Allerdings hatte man mich nicht in der Etikette unterwiesen, wie man am besten mit einer Geliebten in Kontakt tritt, die sich in eine Heilanstalt zurückgezogen hat, und so schwankte ich, ob ich Erica eine Mail schreiben oder sie persönlich besuchen sollte. Schließlich wurde mir die Entscheidung abgenommen. Ich schickte ihr eine Mail, doch sie kam zurück mit dem Vermerk, sie könne nicht gesendet werden, weil der Posteingang voll sei, also mietete ich mir ein Auto und erschien unangemeldet in dem Heim.

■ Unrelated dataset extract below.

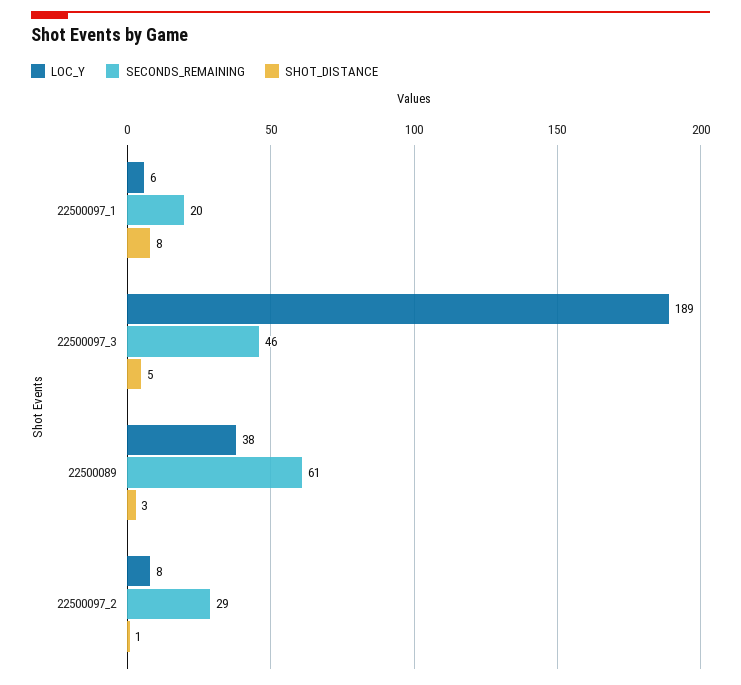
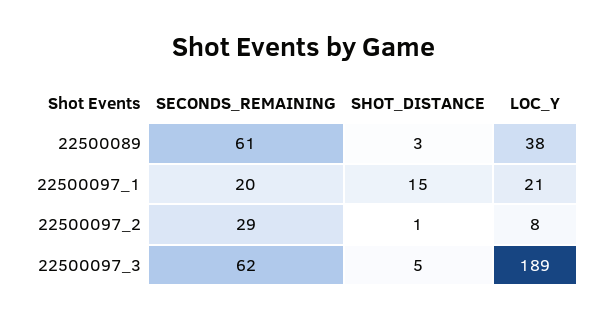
LOC_Y, 22500097_1: 6 -> 21
SHOT_DISTANCE, 22500097_1: 8 -> 15
SECONDS_REMAINING, 22500097_3: 46 -> 62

Am Empfang sagte man mir, Besucher ohne Einladung seien nicht willkommen – man könne mir nicht einmal bestätigen, ob Erica überhaupt da sei –, doch gerade als man mich auffordern wollte zu gehen, sah ich die Schwester, die ich bei meinem früheren Besuch kennengelernt hatte, und bat sie, ein gutes Wort für mich einzulegen.
»Ich rede mit ihm«, sagte sie zu der Frau am Empfang und nahm mich beiseite. Sie wirkte verstört und meinte, ich solle mich setzen. »Was wissen Sie?«, fragte sie mich. »Was ich weiß?«, fragte ich. »Worüber?« »Es tut mir sehr leid«, sagte sie. »Erica ist nicht mehr da.« Ich fragte sie, was genau sie mit nicht mehr da meine, und die Schwester erklärte es mir. Erica war zwei Wochen zuvor verschwunden, und zwar kurz nachdem ich sie zuletzt gesehen hatte. Sie war anfangs nicht gern allein gewesen im Heim und hatte Stunden mit den Schwestern, den Beratern und den anderen Patientinnen verbracht, besonders aber mit der Schwester, mit der ich jetzt sprach. Doch gegen Ende ihres Aufenthalts war sie immer häufiger ohne Begleitung umhergestreift, bis sie eines Tages fortgegangen und nicht mehr zurückgekommen war. Man hatte ihre Kleider dann auf einem Felsvorsprung mit Blick über den Hudson gefunden, säuberlich zusammengelegt und übereinandergestapelt.